ALEXANDRIA, VA, August 16, 2017 – National Sheriffs’ Association (NSA) CEO and Executive Director Jonathan Thompson and Cuyahoga County Sheriff Clifford Pinkney announced today that the Sheriff’s Office will train deputies on how to use the “rescue drug” naloxone and provide overdose rescue kits to the deputies at no cost to taxpayers.

A new round of funding from Purdue Pharma L.P. is helping NSA expand its program of offering naloxone kits and trainings free of charge to law enforcement agencies across the country, including 160 kits to Cuyahoga County. Naloxone can reverse an overdose from some opioids, including heroin and Fentanyl. Purdue Pharma has funded the NSA program with $850,000 since its inception in November 2015. 

“Partnering with the private sector is a crucial step in combatting deaths from an opioid overdose, and we are grateful to be able to continue our successful partnership with Purdue Pharma through their recent funding of an additional $500,000 toward this life-saving initiative,” said NSA CEO and Executive Director Jonathan Thompson. “Since the launch of our pilot program in December 2015 more than 120 lives have been saved.”

“Thanks to the National Sheriffs’ Association and Purdue Pharma, we can now provide our deputies with another tool to fight the opioid crisis,” said Cuyahoga County Sheriff Cliff Pinkney.  

“Our deputies, corrections officers and support personnel have long been proactive in fighting heroin and other opioids. Now, with this additional support, we can be even more effective. We are grateful for this national support; solving this crisis will take the collective effort of our entire community.”

As part of the pilot phase of the initiative, NSA distributed 500 naloxone kits to 12 local law enforcement agencies in Florida, Kentucky, Michigan, Minnesota, North Carolina, Ohio, South Carolina and Virginia.

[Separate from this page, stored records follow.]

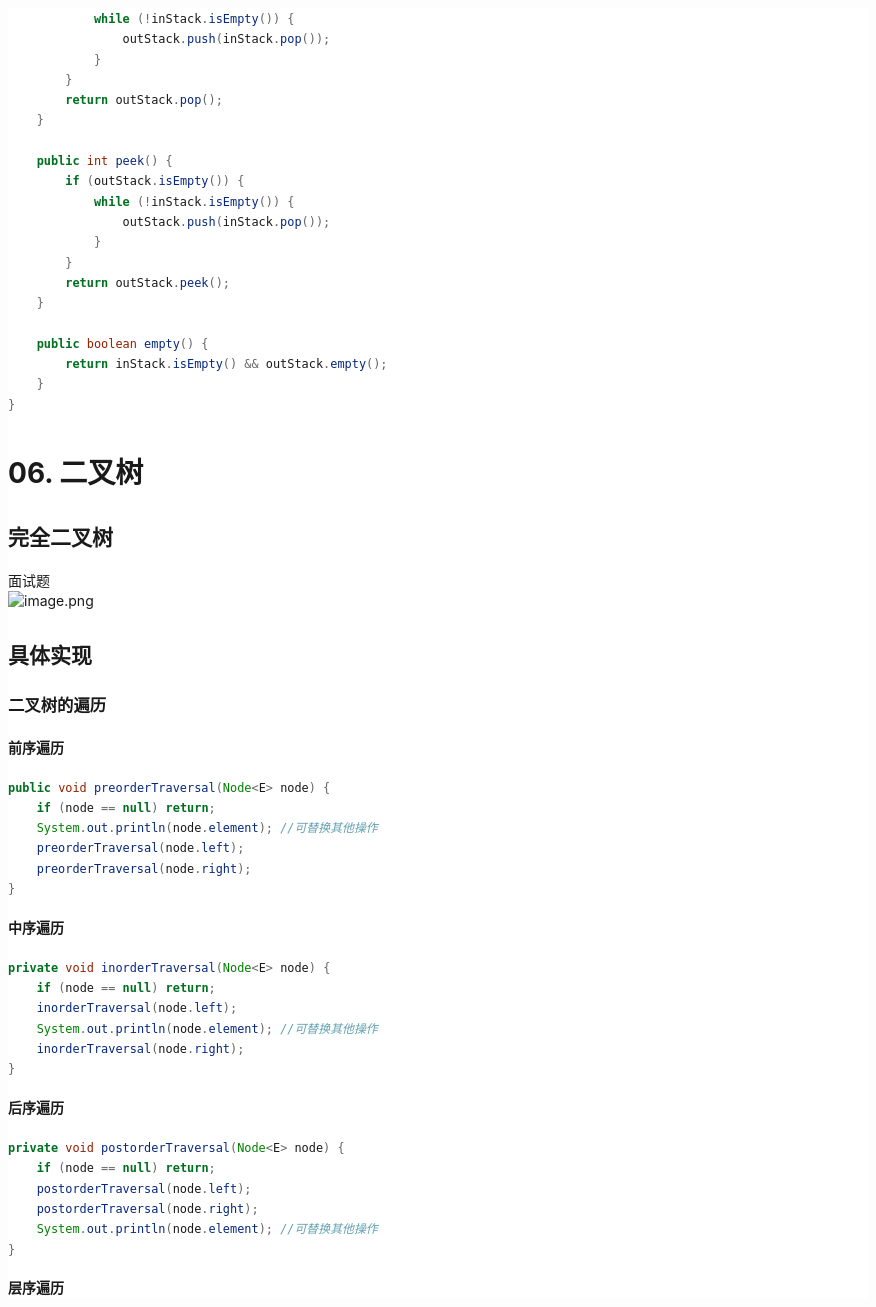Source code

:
 ```java
            while (!inStack.isEmpty()) {
                outStack.push(inStack.pop());
            }
        }
        return outStack.pop();
    }

    public int peek() {
        if (outStack.isEmpty()) {
            while (!inStack.isEmpty()) {
                outStack.push(inStack.pop());
            }
        }
        return outStack.peek();
    }

    public boolean empty() {
        return inStack.isEmpty() && outStack.empty();
    }
}
```
# 06. 二叉树
## 完全二叉树
面试题<br />![image.png](https://cdn.nlark.com/yuque/0/2023/png/12496339/1682348154796-0e7c00e1-754c-4a70-9b78-18e523d039d5.png#averageHue=%23f3f2f2&clientId=u97d08d7e-4035-4&from=paste&height=353&id=u5a54644f&originHeight=809&originWidth=1256&originalType=binary&ratio=1.6500000953674316&rotation=0&showTitle=false&size=357263&status=done&style=none&taskId=uf654dd58-e19b-4049-b308-baa727104d8&title=&width=548.7802734375)
## 具体实现
### 二叉树的遍历
#### 前序遍历
```java
public void preorderTraversal(Node<E> node) {
    if (node == null) return;
    System.out.println(node.element); //可替换其他操作
    preorderTraversal(node.left);
    preorderTraversal(node.right);
}
```
#### 中序遍历
```java
private void inorderTraversal(Node<E> node) {
    if (node == null) return;
    inorderTraversal(node.left);
    System.out.println(node.element); //可替换其他操作
    inorderTraversal(node.right);
}
```
#### 后序遍历
```java
private void postorderTraversal(Node<E> node) {
    if (node == null) return;
    postorderTraversal(node.left);
    postorderTraversal(node.right);
    System.out.println(node.element); //可替换其他操作
}
```
#### 层序遍历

The program has also allowed NSA to reach more than 600 deputies and officers through onsite training at nine law enforcement agencies in Ohio, Florida, North Carolina, South Carolina, Virginia and Kentucky.

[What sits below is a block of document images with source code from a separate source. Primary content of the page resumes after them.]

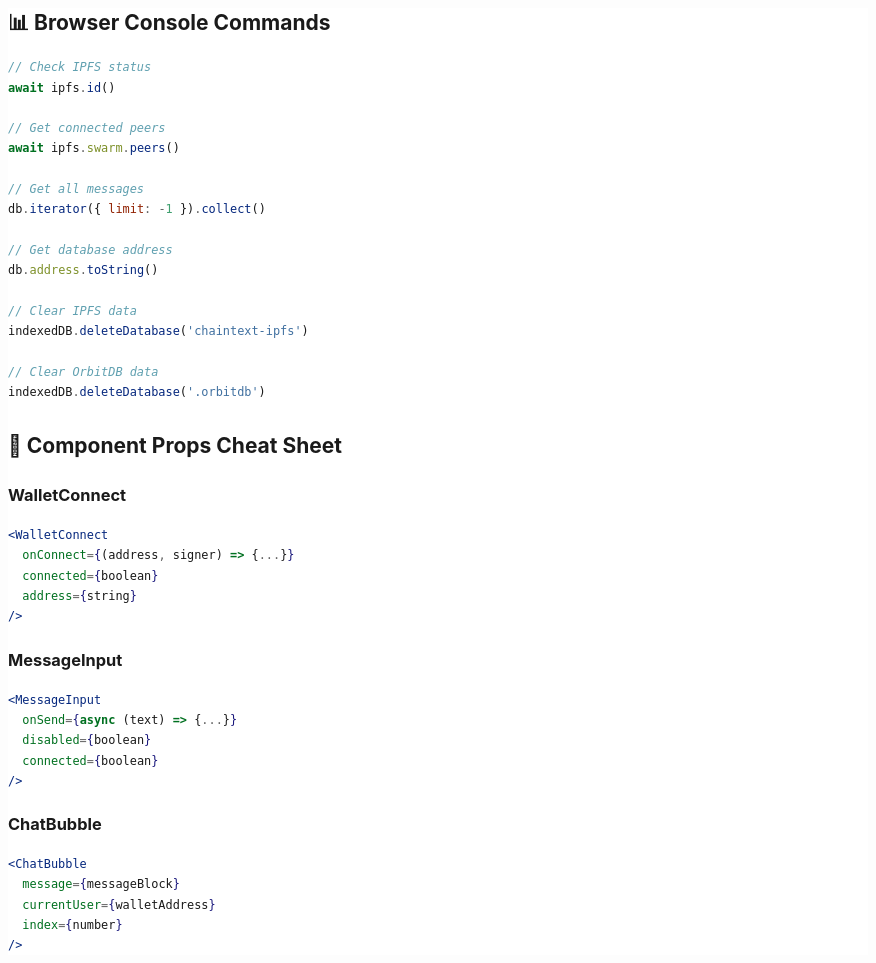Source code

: ## 📊 Browser Console Commands

```javascript
// Check IPFS status
await ipfs.id()

// Get connected peers
await ipfs.swarm.peers()

// Get all messages
db.iterator({ limit: -1 }).collect()

// Get database address
db.address.toString()

// Clear IPFS data
indexedDB.deleteDatabase('chaintext-ipfs')

// Clear OrbitDB data
indexedDB.deleteDatabase('.orbitdb')
```

## 🎯 Component Props Cheat Sheet

### WalletConnect
```jsx
<WalletConnect
  onConnect={(address, signer) => {...}}
  connected={boolean}
  address={string}
/>
```

### MessageInput
```jsx
<MessageInput
  onSend={async (text) => {...}}
  disabled={boolean}
  connected={boolean}
/>
```

### ChatBubble
```jsx
<ChatBubble
  message={messageBlock}
  currentUser={walletAddress}
  index={number}
/>
```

“We’re committed to pursuing multiple pathways to address the complexities of opioid abuse and addiction in the U.S. With our support, the National Sheriffs’ Association’s naloxone distribution program has saved more than 120 lives to date and we are pleased to see the deployment of this important rescue drug in high-need communities,” said Gail Cawkwell, Chief Medical Officer of Purdue Pharma. “Purdue will continue to work with policy makers, public health officials and law enforcement throughout the country to implement meaningful solutions to this public health challenge.”

According to the United States Department of Health and Human Services, “Quickly responding to an opioid overdose with the lifesaving reversal drug naloxone is critical. Expanding access to naloxone for first responders and individuals likely to witness an overdose, and training health care providers to prescribe naloxone to at-risk patients, are essential actions to reverse the epidemic.”

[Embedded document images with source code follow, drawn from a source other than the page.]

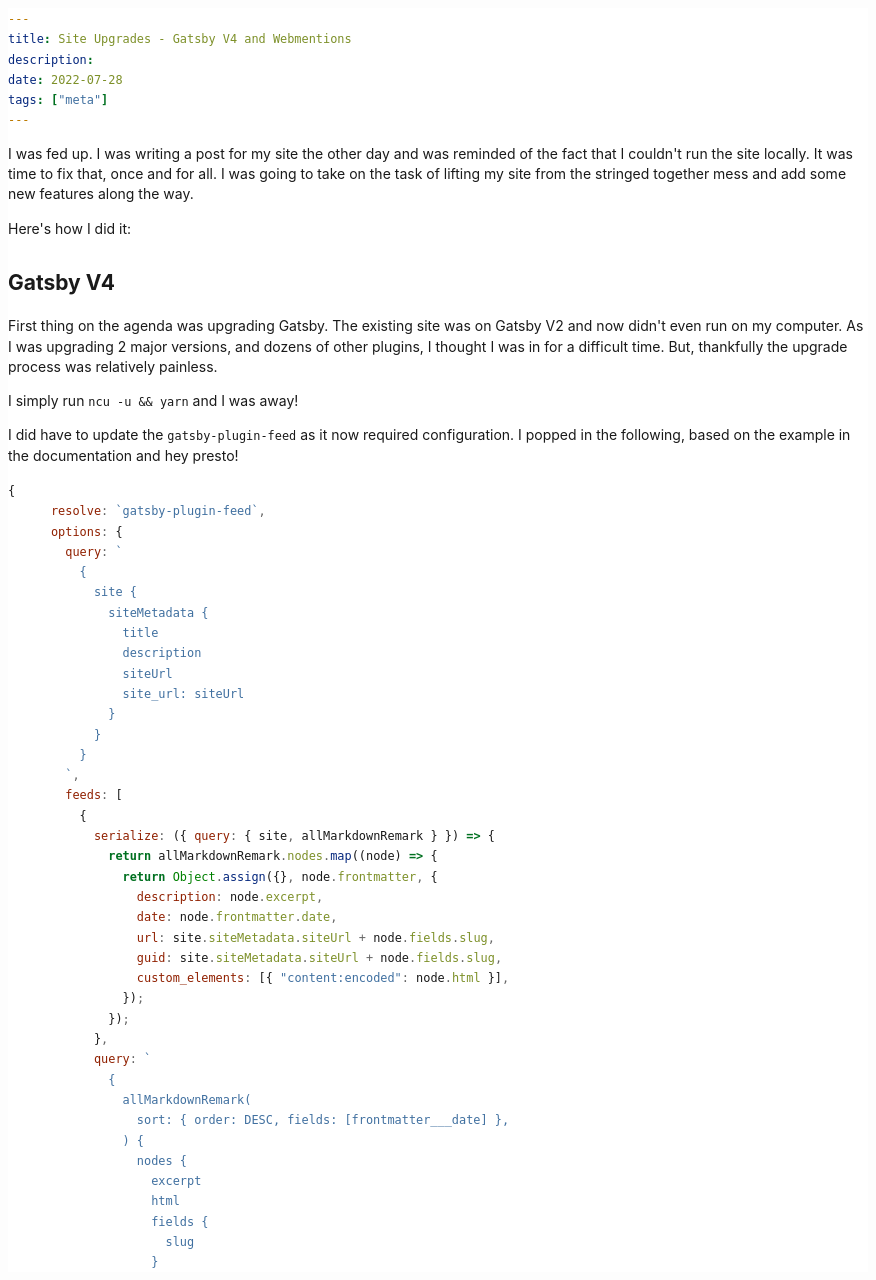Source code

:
 ```yaml
---
title: Site Upgrades - Gatsby V4 and Webmentions
description:
date: 2022-07-28
tags: ["meta"]
---
```


I was fed up. I was writing a post for my site the other day and was reminded of the fact that I couldn't run the site locally. It was time to fix that, once and for all. I was going to take on the task of lifting my site from the stringed together mess and add some new features along the way.

Here's how I did it:

## Gatsby V4

First thing on the agenda was upgrading Gatsby. The existing site was on Gatsby V2 and now didn't even run on my computer. As I was upgrading 2 major versions, and dozens of other plugins, I thought I was in for a difficult time. But, thankfully the upgrade process was relatively painless.

I simply run `ncu -u && yarn` and I was away!

I did have to update the `gatsby-plugin-feed` as it now required configuration. I popped in the following, based on the example in the documentation and hey presto!

```js
{
      resolve: `gatsby-plugin-feed`,
      options: {
        query: `
          {
            site {
              siteMetadata {
                title
                description
                siteUrl
                site_url: siteUrl
              }
            }
          }
        `,
        feeds: [
          {
            serialize: ({ query: { site, allMarkdownRemark } }) => {
              return allMarkdownRemark.nodes.map((node) => {
                return Object.assign({}, node.frontmatter, {
                  description: node.excerpt,
                  date: node.frontmatter.date,
                  url: site.siteMetadata.siteUrl + node.fields.slug,
                  guid: site.siteMetadata.siteUrl + node.fields.slug,
                  custom_elements: [{ "content:encoded": node.html }],
                });
              });
            },
            query: `
              {
                allMarkdownRemark(
                  sort: { order: DESC, fields: [frontmatter___date] },
                ) {
                  nodes {
                    excerpt
                    html
                    fields {
                      slug
                    }
```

ABOUT THE NATIONAL SHERIFFS’ ASSOCIATION
The National Sheriffs’ Association is one of the largest associations of law enforcement professionals in the United States, representing more than 3,000 elected sheriffs across the nation, and a total membership of more than 20,000. NSA is a non-profit organization dedicated to raising the level of professionalism among sheriffs, their deputies, and others in the field of criminal justice and public safety. Throughout its seventy-seven-year history, NSA has served as an information clearinghouse for sheriffs, deputies, chiefs of police, other law enforcement professionals, state governments and the federal government.